Red Sox 4, Rangers 3: The otherwise slumping Mike Napoli went 2-for-4 with a homer and two RBI. David Ortiz homered too and Wade Miley pitched well (7 IP, 7 H, 2 ER, 7K), which hasn’t happened too often lately.

Rays 5, Braves 3: The Rays took advantage of Braves starter Mike Foltzynewicz to the tune of eight hits, a walk and five runs in five innings. He struck out seven, but the stuff I said about him last week still holds. The Rays have won five of seven.

Indians 3, White Sox 1: Trevor Bauer snapped the White Sox’ winning streak by pitching one-run ball into the eighth and striking out seven. He has made three starts against Chicago this year and has owned them completely.

Royals 3, Reds 0: Yordano Ventura, Kelvin Herrera and Wade Davis combined for a four-hit shutout. This after the Royals shut out their last opponent, the Yankees, on Sunday. Johnny Cueto took the loss and is now 3-4. He has received a total of two runs of support in those four losses. He’s probably going to be dealt at the deadline. I’m guessing he can’t wait.

Astros 6, Athletics 4: Chris Carter and Colby Rasmus each hit two-run homers. Houston has the best record in the American League and Oakland has lost five of six.

Rockies 6, Phillies 5: Philly’s six-game winning streak is over, as Nick Hundley hit a go-ahead homer in the eighth.
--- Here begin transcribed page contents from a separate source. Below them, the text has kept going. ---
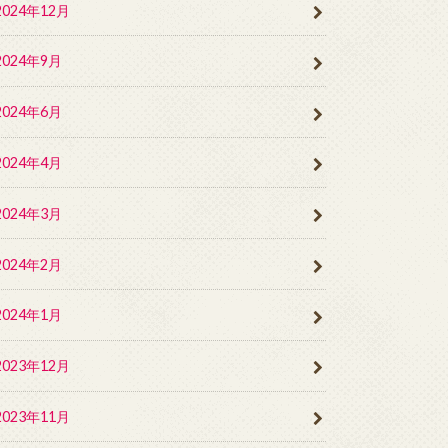
2024年12月
2024年9月
2024年6月
2024年4月
2024年3月
2024年2月
2024年1月
2023年12月
2023年11月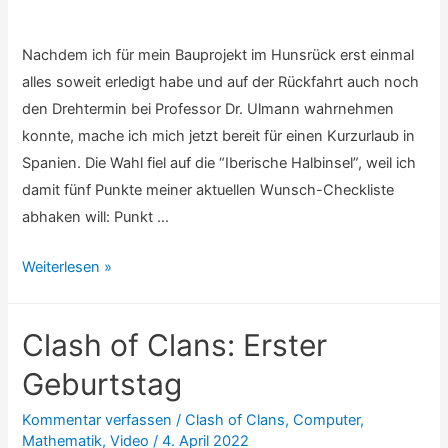
Nachdem ich für mein Bauprojekt im Hunsrück erst einmal
alles soweit erledigt habe und auf der Rückfahrt auch noch
den Drehtermin bei Professor Dr. Ulmann wahrnehmen
konnte, mache ich mich jetzt bereit für einen Kurzurlaub in
Spanien. Die Wahl fiel auf die “Iberische Halbinsel”, weil ich
damit fünf Punkte meiner aktuellen Wunsch-Checkliste
abhaken will: Punkt …
Cinema
Weiterlesen »
Brava
Clash of Clans: Erster
Geburtstag
Kommentar verfassen
/
Clash of Clans
,
Computer
,
Mathematik
,
Video
/
4. April 2022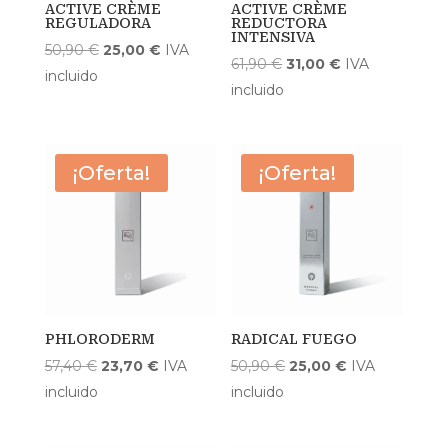
ACTIVE CRÈME
ACTIVE CRÈME
REGULADORA
REDUCTORA
INTENSIVA
El
El
50,90
€
25,00
€
IVA
El
El
61,90
€
31,00
€
IVA
precio
precio
incluido
precio
precio
incluido
original
actual
original
actual
era:
es:
era:
es:
50,90 €.
25,00 €.
61,90 €.
31,00 €.
¡Oferta!
¡Oferta!
PHLORODERM
RADICAL FUEGO
El
El
El
El
57,40
€
23,70
€
IVA
50,90
€
25,00
€
IVA
precio
precio
precio
precio
incluido
incluido
original
actual
original
actual
era:
es:
era:
es: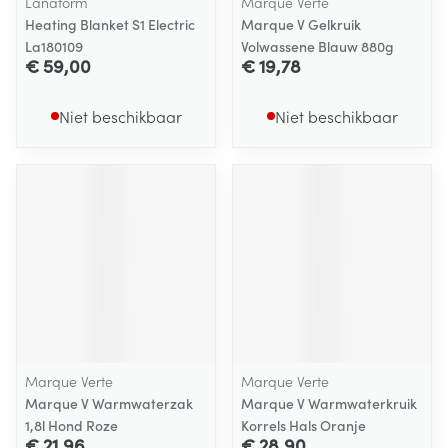
Lanaform
Marque Verte
Heating Blanket S1 Electric
Marque V Gelkruik
La180109
Volwassene Blauw 880g
€ 59,00
€ 19,78
Niet beschikbaar
Niet beschikbaar
Marque Verte
Marque Verte
Marque V Warmwaterzak
Marque V Warmwaterkruik
1,8l Hond Roze
Korrels Hals Oranje
€ 21,96
€ 28,90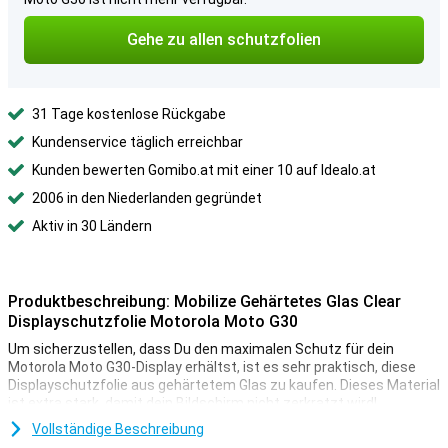
Gehe zu allen schutzfolien
31 Tage kostenlose Rückgabe
Kundenservice täglich erreichbar
Kunden bewerten Gomibo.at mit einer 10 auf Idealo.at
2006 in den Niederlanden gegründet
Aktiv in 30 Ländern
Produktbeschreibung: Mobilize Gehärtetes Glas Clear
Displayschutzfolie Motorola Moto G30
Um sicherzustellen, dass Du den maximalen Schutz für dein
Motorola Moto G30-Display erhältst, ist es sehr praktisch, diese
Displayschutzfolie aus gehärtetem Glas zu kaufen. Dieses Material
ist extra stark, damit dein Bildschirm nicht zerkratzt wird!
Bei einer transparenten Displayschutzfolie sieht man kaum, dass
Vollständige Beschreibung
sie auf deinem Motorola Moto G30 angebracht ist. Auf diese Weise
The Rockies, despite the win, struck out ten times. That’s the seventh straight game in which they’ve done that. According to the gamer, that’s one shy of the record, currently held by the 2011 San Diego Padres.

Padres 4, Cubs 3: James Shields got a no-decision, but he struck out 11 while allowing two runs in seven innings, outdueling Jason Hammel. Derek Norris hit a two-run double in the eighth to break a tie. Former University of San Diego player Kris Bryant made his return to town and went 1-for4.

Giants 2, Dodgers 0: Six and a third shutout innings for Tim Hudson as the Giants win their fourth in a row. They’re three and a half back in the west. Which is fairly interesting.